■ **PROBLEM DESCRIPTION**: State how many lines of the records contain the string "employment". Case counts. Give only the number.

■ **SOURCE INFORMATION**:

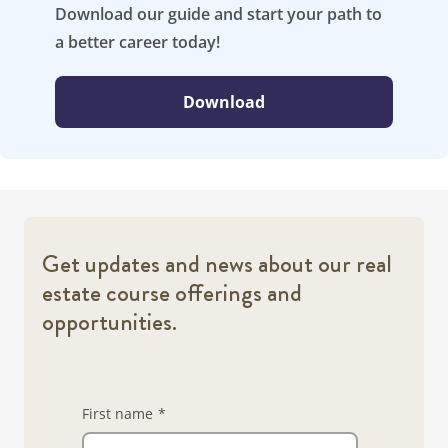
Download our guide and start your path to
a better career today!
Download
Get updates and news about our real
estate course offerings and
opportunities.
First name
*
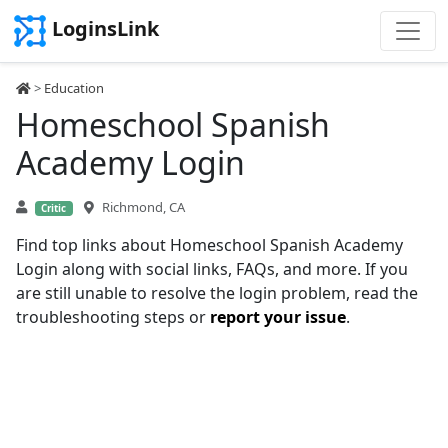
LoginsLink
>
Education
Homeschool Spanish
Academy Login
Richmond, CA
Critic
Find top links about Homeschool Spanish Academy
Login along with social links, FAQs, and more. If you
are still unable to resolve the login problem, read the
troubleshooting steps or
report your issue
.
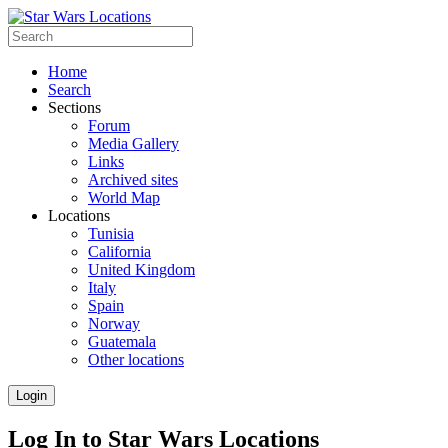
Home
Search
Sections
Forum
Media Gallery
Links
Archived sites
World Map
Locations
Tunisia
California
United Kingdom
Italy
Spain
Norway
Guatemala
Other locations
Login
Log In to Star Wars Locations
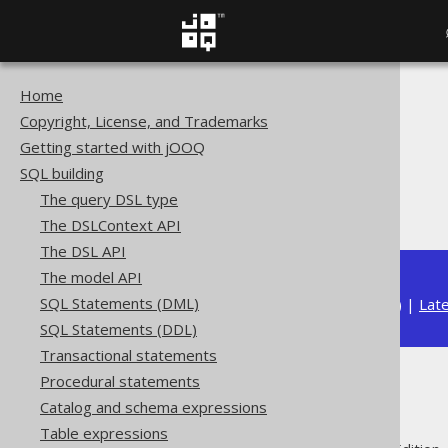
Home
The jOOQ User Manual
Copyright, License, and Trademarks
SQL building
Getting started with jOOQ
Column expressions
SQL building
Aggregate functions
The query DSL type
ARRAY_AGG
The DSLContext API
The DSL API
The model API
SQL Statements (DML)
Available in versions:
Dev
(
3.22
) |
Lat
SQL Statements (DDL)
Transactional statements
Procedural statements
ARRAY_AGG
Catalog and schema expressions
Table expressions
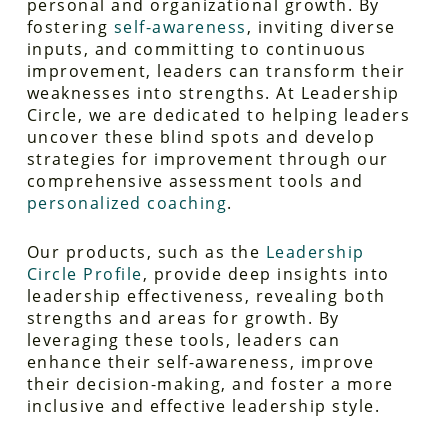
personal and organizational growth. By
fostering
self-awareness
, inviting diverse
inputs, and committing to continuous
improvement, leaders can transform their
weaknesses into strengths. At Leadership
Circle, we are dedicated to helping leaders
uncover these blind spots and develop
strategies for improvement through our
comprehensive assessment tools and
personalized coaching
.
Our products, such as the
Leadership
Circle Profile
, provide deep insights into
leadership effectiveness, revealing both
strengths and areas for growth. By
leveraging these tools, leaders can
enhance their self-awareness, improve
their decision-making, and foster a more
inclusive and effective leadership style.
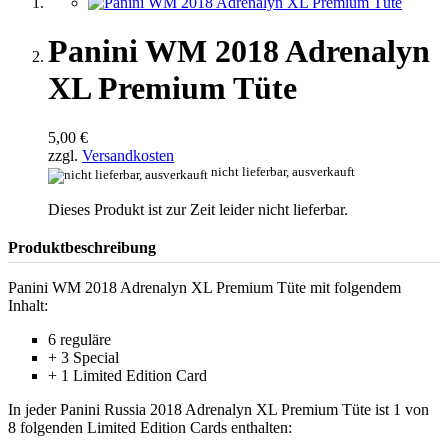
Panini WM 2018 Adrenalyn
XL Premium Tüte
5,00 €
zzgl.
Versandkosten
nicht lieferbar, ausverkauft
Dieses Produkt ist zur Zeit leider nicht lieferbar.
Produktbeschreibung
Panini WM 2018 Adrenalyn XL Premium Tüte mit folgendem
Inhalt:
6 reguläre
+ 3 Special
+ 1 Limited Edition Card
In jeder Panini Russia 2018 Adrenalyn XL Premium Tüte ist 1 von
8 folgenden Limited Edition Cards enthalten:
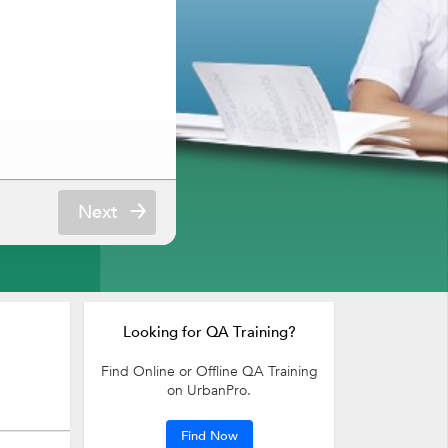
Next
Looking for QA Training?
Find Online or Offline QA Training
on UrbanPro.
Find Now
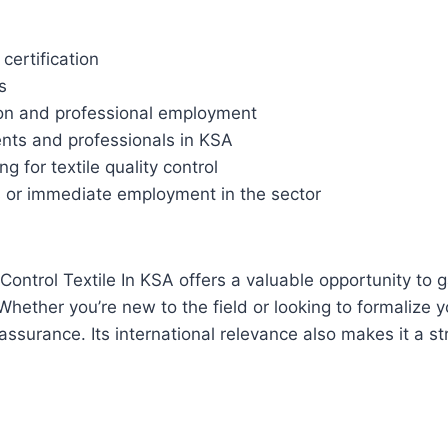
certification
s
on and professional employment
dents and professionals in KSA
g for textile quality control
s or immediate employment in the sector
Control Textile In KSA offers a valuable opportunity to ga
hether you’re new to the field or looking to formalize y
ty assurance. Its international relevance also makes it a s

■ **OUTPUT OF THE EXERCISE**: 2